**Try it**:
Nothing belongs in the answer except the lines of the material that include "Left".

Record extracts Block Start

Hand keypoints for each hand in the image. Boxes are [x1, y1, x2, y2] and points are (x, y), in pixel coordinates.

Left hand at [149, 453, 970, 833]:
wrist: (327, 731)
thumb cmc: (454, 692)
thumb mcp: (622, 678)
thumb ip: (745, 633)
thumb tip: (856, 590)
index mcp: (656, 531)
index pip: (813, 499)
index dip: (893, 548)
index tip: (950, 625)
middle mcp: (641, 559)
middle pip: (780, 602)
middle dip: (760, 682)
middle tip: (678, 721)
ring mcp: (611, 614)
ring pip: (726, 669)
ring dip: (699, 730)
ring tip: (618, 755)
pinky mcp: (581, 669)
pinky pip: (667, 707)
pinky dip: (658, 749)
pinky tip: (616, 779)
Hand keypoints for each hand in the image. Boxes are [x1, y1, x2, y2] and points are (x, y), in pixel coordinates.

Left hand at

Record extracts Block End
Record extracts Block Start

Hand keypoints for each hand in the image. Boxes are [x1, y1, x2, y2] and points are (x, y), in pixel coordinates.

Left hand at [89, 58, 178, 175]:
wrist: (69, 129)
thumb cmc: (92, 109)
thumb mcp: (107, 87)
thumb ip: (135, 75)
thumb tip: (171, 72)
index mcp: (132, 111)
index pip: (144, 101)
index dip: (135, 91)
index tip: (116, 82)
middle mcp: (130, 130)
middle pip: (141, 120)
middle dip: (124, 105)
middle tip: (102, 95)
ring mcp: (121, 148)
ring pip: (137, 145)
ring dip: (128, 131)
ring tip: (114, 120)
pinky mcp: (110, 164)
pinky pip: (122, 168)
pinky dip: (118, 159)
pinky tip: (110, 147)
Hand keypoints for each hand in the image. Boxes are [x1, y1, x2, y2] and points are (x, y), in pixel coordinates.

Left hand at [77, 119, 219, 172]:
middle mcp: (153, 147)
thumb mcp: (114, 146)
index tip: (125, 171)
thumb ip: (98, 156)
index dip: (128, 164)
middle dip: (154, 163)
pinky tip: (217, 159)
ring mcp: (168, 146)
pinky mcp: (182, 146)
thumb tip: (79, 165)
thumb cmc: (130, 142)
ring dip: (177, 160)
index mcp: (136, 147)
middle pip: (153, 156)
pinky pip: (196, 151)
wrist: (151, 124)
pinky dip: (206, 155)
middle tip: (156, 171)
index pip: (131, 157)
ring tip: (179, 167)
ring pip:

Record extracts Block End
Record extracts Block Start

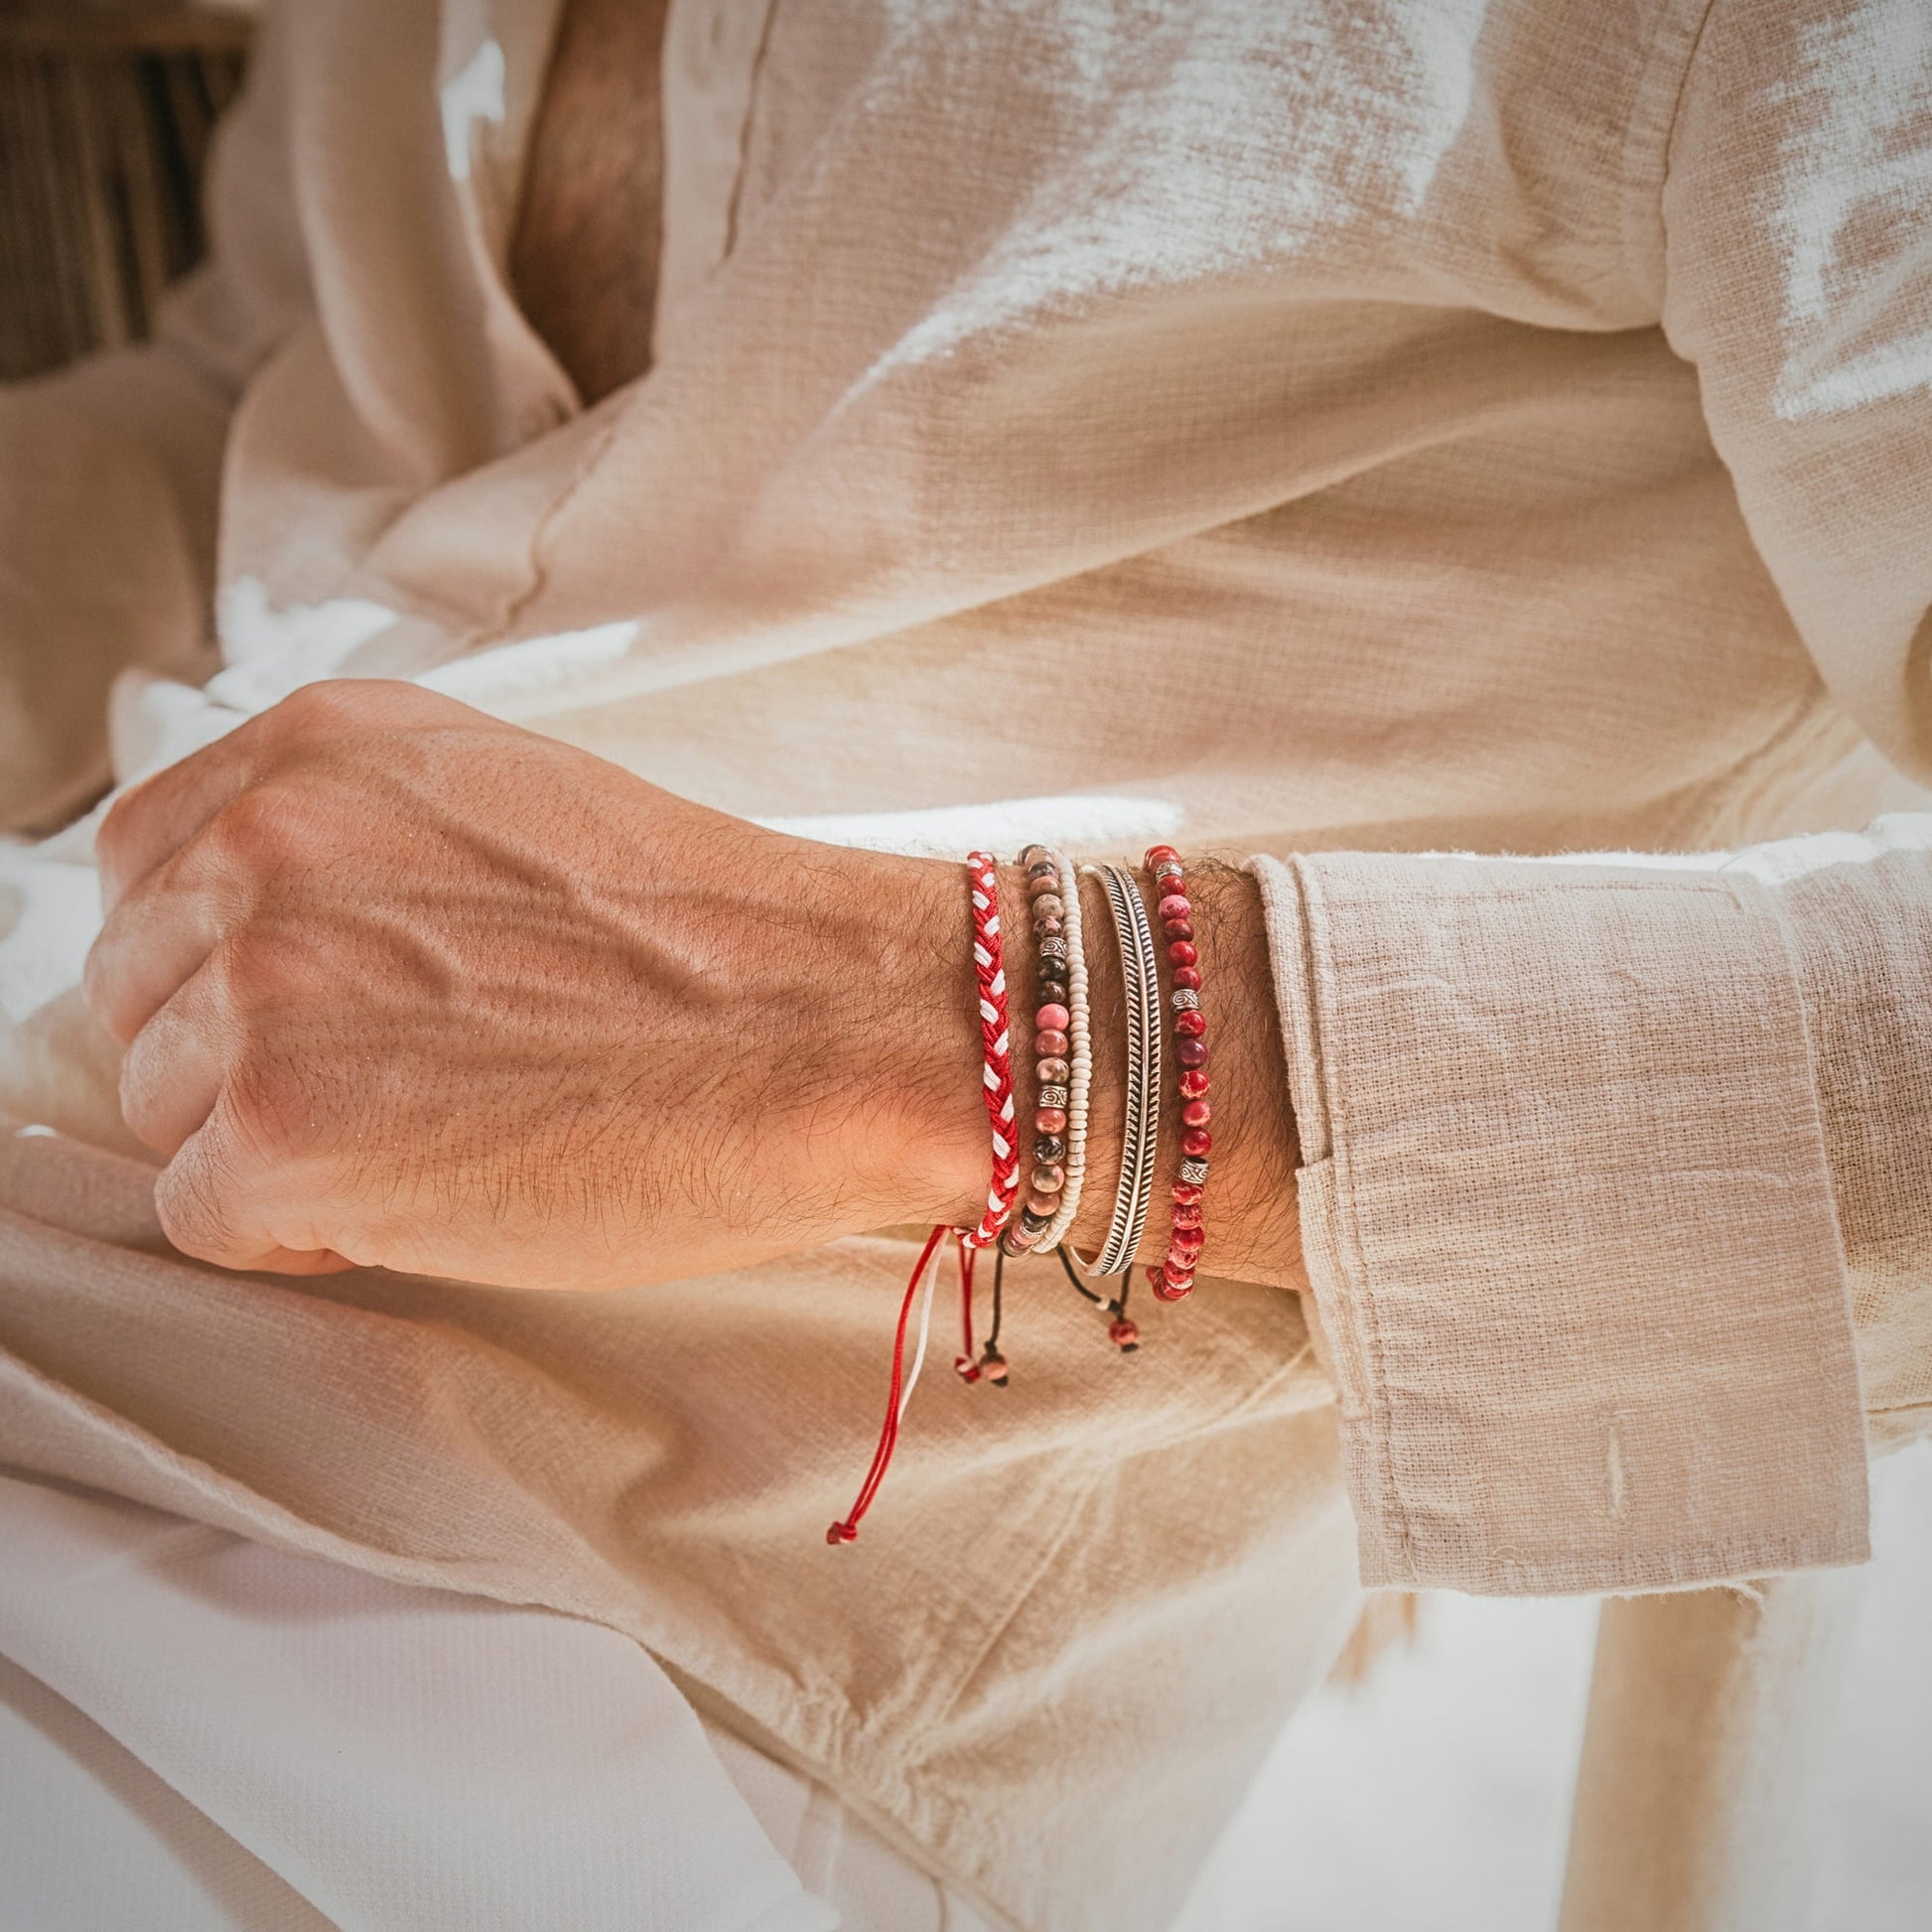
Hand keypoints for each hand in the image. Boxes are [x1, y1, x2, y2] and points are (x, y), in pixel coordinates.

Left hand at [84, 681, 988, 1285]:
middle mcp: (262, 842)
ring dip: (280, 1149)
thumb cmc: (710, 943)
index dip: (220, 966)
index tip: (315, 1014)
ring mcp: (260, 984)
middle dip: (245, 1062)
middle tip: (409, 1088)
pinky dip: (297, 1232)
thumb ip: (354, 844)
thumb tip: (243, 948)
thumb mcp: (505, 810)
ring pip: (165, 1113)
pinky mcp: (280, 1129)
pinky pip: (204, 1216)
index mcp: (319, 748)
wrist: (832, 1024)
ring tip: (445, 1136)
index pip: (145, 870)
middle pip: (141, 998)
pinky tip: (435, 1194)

Record extracts Block End

**Solution for this problem**:
Left hand at [149, 453, 970, 833]:
Left hand at
Left hand at [89, 58, 178, 175]:
Left hand at [77, 119, 219, 172]:
Left hand at [84, 681, 988, 1285]:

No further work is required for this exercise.